KARACHI: The torrential downpour this weekend put a damper on Karachi-ites enthusiasm to attend the second day of the Karachi Eat Festival, 2017, causing the event to be rescheduled. It will now be held from January 20 to 22.
Ali Chaudhry of Latitude CRS, the public relations company which is working with CKO Events Architecture to make the food festival a reality, posted on Facebook on Friday, thanking the participants for their support despite the weather. “Unfortunately, given the rain, we had to shut down earlier than the stated time. We are truly sorry for any inconvenience that this might have caused,” he apologised in the post.
“We had to take this precautionary step [of ending the festival early] because of the rain. We don’t want any mishaps to happen. The crowd has been fantastic today but we really need to be careful,” said Omar Omari of CKO Events Architecture.
“We at CKO Event Architecture have always prided ourselves on only ever delivering the very best to the public. Given the unpredictable nature of the weather, we have therefore decided it would be in the best interests of all the vendors, participants, and the public of Karachi that the complete event be rescheduled to the following weekend,” read a post on the festival’s official Facebook page.
The new timings for the festival are 4:30pm to 10:30pm on Friday, 12pm to 10:30pm on Saturday and 12pm to 10:30pm on Sunday.
Pack it up
The rain often plays havoc with the lives of Karachi-ites, which is what happened at this year’s festival.
Many vendors at the festival are angry with the event management team for not making provisions for the rain. “Besides the power outage, there was a great loss of fresh produce,” complained Saira Farruqi, owner of PepperLime and SugarPlum.
However for Asif Raza, who looks into the affairs of Karamel, there were no problems. “Such festivals must happen, especially in such a pleasant weather. It’s perfect to enjoy it in the rain,” he said.
“There was a rain forecast but really who takes that seriously in Karachi?” said Faisal Khan, who owns Oh My Grill. “It happened but no one needs to blame the management. I was just talking to them on Friday at the venue and it is clearly not their fault,” he said.

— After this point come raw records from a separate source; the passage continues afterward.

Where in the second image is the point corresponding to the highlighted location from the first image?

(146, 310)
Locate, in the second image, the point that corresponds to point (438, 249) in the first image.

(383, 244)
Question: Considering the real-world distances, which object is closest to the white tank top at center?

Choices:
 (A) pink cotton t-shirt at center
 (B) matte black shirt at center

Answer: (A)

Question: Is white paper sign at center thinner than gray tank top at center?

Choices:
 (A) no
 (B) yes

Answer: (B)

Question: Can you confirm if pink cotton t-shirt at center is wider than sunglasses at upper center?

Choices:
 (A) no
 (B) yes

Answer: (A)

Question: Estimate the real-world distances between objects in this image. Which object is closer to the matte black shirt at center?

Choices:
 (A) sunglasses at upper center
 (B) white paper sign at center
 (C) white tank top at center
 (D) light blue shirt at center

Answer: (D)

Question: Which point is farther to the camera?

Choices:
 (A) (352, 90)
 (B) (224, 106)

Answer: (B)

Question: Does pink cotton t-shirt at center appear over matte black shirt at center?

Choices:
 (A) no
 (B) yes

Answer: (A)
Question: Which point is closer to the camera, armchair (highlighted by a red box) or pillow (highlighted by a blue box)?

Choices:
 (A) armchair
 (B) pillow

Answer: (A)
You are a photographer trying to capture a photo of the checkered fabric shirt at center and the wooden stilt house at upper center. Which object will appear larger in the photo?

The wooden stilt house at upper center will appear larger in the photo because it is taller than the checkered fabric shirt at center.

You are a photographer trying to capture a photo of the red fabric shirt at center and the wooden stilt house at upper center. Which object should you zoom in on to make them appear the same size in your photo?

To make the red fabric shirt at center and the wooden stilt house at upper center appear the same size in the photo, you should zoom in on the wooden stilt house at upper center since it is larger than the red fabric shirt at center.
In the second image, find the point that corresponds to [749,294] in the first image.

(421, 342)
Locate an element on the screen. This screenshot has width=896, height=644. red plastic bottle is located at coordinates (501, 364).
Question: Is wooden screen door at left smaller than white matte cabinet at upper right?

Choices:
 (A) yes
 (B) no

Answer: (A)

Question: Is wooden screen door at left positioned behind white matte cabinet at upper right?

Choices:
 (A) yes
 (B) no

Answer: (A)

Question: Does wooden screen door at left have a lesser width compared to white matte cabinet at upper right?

“When you are in business you need to know that there will be gains and losses and you need to be very realistic about these and be able to bear them rather than blaming others for something that isn’t their fault,” he explained pragmatically.
Apart from the wet clothes, muddy shoes and lack of electricity people had to bear, the SimSim application, which has been advertised as a cashless payment system, stopped working. For Anum Qamar, manager at Fiori’s Café, there were electricity issues but their chocolate was saved. “One of our savory items caused us a great setback, as we were unable to sell two full pots because the SimSim QR code did not work. Our customers were waiting in queues and we could not help them with it, so yes we suffered at the festival,” she lamented.
Another vendor, Mahvish Omar of Emaan’s Cakes, said she had a tough time packing up her things after 7pm, as all the lights had been switched off. “Right at 7pm they switched off the electricity and it had hardly been one-and-a-half hours of us setting up the stall because of the rain. So whatever we sold we sold in that time frame,” she said. “It all happened because of the rain though, so the organisers are not to be blamed,” she said.
Published in The Express Tribune, January 15th, 2017.